Her husband Gerardo (Tom Goodman-Hill) is a lawyer who has just been appointed to work on a committee for the new President to look into the deaths of political prisoners at the hands of the previous dictatorship. He gets a flat tyre on his way home and is assisted by Dr Miranda (Anthony Calf).
When Dr Miranda returns to the house later Paulina, despite having never seen his face before, recognises his voice and smell as the man who raped her in prison, his signature being to play Schubert's Death and the Maiden in the background. She decides to put him on trial to make him confess. Gerardo acts as defence lawyer but isn't convinced that Paulina has got the right man and helps Miranda to 'confess' in order to save his life.

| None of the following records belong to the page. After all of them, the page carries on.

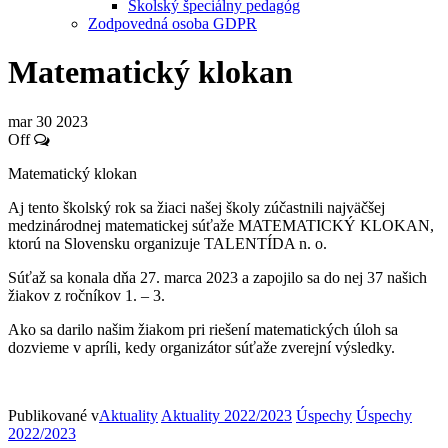
Školský špeciálny pedagóg
Zodpovedná osoba GDPR
Matematický klokan
mar
30
2023
Off
Matematický klokan
Aj tento školský rok sa žiaci našej školy zúčastnili najväčšej
medzinárodnej matematickej súťaže MATEMATICKÝ KLOKAN,
ktorú na Slovensku organizuje TALENTÍDA n. o.
Súťaž sa konala dňa 27. marca 2023 a zapojilo sa do nej 37 našich
žiakov z ročníkov 1. – 3.
Ako sa darilo našim žiakom pri riešení matematických úloh sa
dozvieme v apríli, kedy organizátor súťaže zverejní výsledky.
Publikované v
Aktuality
Aktuality 2022/2023
Úspechy
Úspechy
2022/2023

It should be a very intense and moving play. And it is at times but the cast just haven't quite nailed it yet. They are very good at the angry, anxious, shouty bits and Newton does a good line in frightened at the beginning but there is a element of warmth and passion that is lacking.
Basically I don't think Newton's performance is quite as complex as the character demands at this stage and that is pivotal in gelling the play.
I couldn't help thinking as I walked out of the theatre how much I'd like to see the play again but with a different cast. I can imagine Juliet Stevenson who was in the original production at the Royal Court being absolutely superb. That's probably a little mean and I'd definitely be curious to see it again in a few weeks when it's had time to bed in. I'm going to give it three stars for performance and four stars for the play.
Death and the Maiden is on at the Harold Pinter Theatre (Comedy Theatre as was) until 21 January and you can get day seats for £20 which are on the front row.
A note on the seating: The stage at the Harold Pinter Theatre for this production is quite high so seats close to the front do have their restrictions although if you are sitting towards the middle of the row you'll see pretty much everything of importance. Seats on the end of the row particularly on the left as you are facing the stage have the view restricted by the set at times. You don't miss too much but I wouldn't want to have paid full whack.
Yesterday was Mr W's birthday and in celebration there is a direct link (and a piccie to prove it). Tom Goodman-Hill is in Richard II with Mr W and took this picture on set.